ABSTRACT

I began this genealogy with a discussion of the 14th Dalai Lama, noting the ways in which the Mahāyāna doctrine of emptiness and the Dharma Body, drawing on a long Tibetan precedent, provided an image for those attending dharma talks and tantric initiations of a cosmic apex upon which to model a new Tibetan constitution. I also argued that there were a number of factors at play in the 20th century that eventually rendered the political importance of Mahāyāna for the legitimation of sovereign authority superfluous – a countercurrent that would eventually overwhelm and occlude the formerly political stream of Mahāyāna authorizations. At present, the countercurrent appears to have won the day; in 2011 the Central Tibetan Administration has accepted the Dalai Lama’s renunciation of any future political role regarding the Tibetan people and has again declared that the very institution of the Dalai Lama will end with him. By the end of the 20th century, it had become difficult for anyone to see the political implications of the image of emptiness for political sovereignty. In the second chapter, I went back to the 16th and 17th centuries to show just how important Mahāyāna in its tantric and Zen forms were to two of the most powerful Qing Dynasty emperors (emperors whose dominion spanned Tibetan, Chinese and Mongolian–speaking peoples). I showed that the ideas of emptiness and the ultimacy of mind were crucially important not only as a way to frame the Qing dynast as emperor, but to consolidate Qing rule with Mongolian Buddhists, Tibetan Buddhists and Chinese Confucian scholars. The fourth chapter went on to argue that emptiness and to some extent mind were important components of “internal colonialism” or, if you prefer, “nation building” within China historically insofar as the images of emptiness and primordial mind coded authority.
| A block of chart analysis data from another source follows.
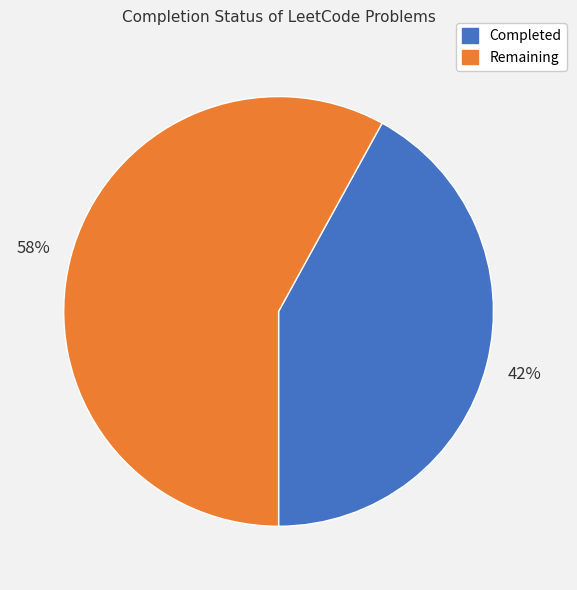

What is the smallest slice in the pie chart?

Completed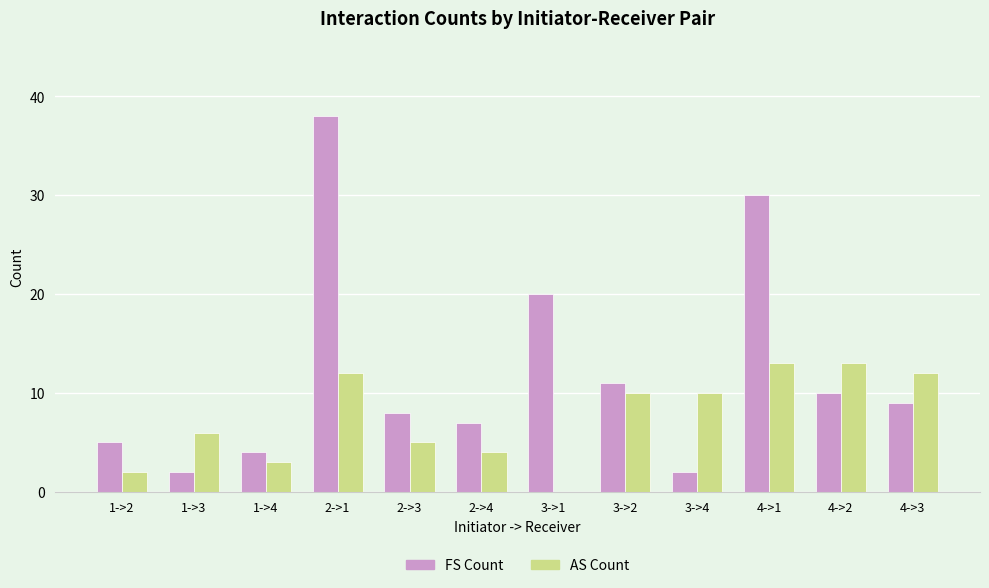

The FS Count series shows 38 at 2->1. True or false?

True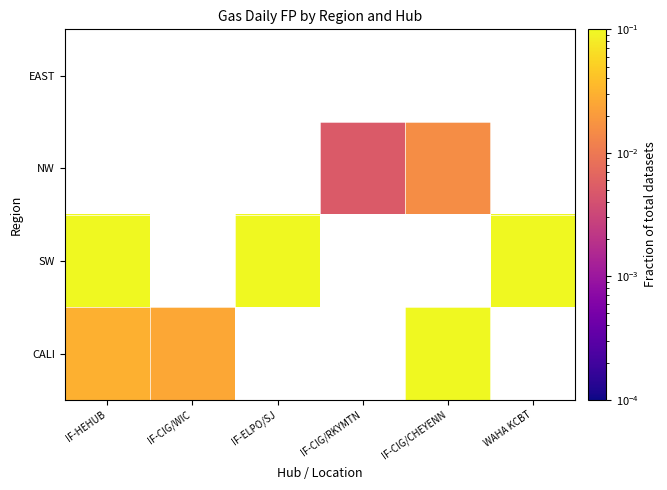

Between IF-HEHUB and IF-ELPO/SJ, which is larger?

IF-ELPO/SJ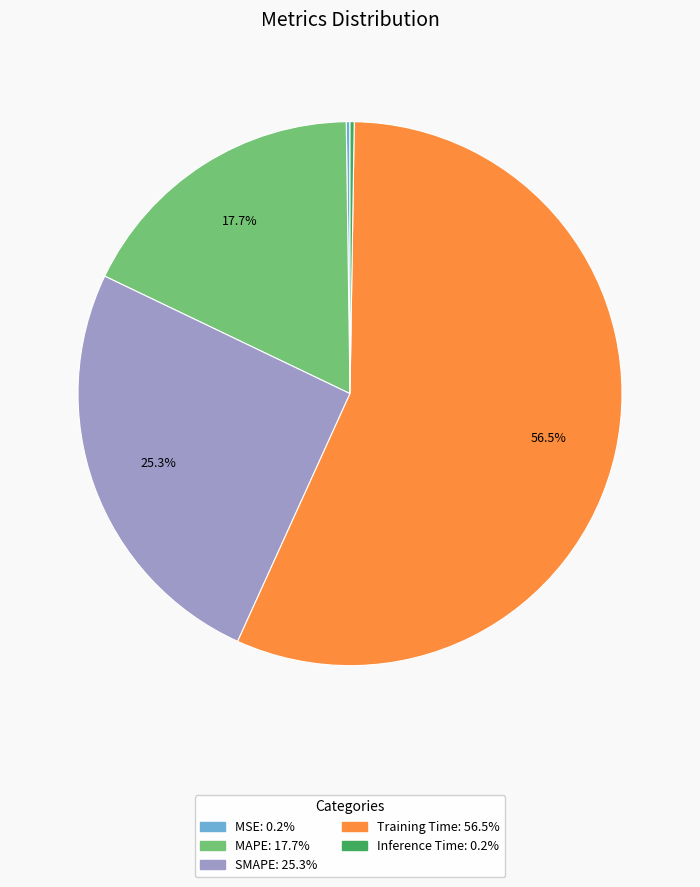

To the nearest percent, what is the average slice percentage?

20%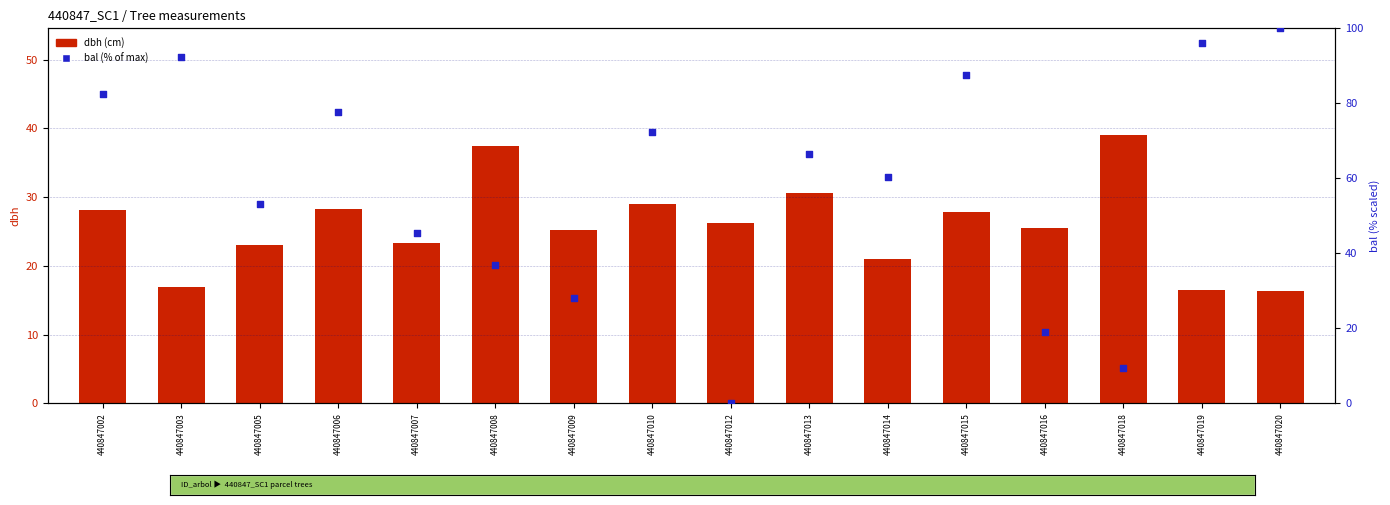

What are all the series names shown in the legend?

dbh, bal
The coded image proved to be authoritative not only across “religions” but allowed for the absorption of independent populations and cults into the imperial regime. The fifth chapter, then, went on to show how each of these processes was operative in India right up until the late 19th century. Through a discussion of Maitrīpa and Bhāviveka, I then showed that 247the Perfection of Wisdom – and especially its first chapter – stood out as prototypical of Mahāyāna, and that those who objected to Mahāyāna thought that it came too close to the Brahmanical thinking referred to as “vedānta.”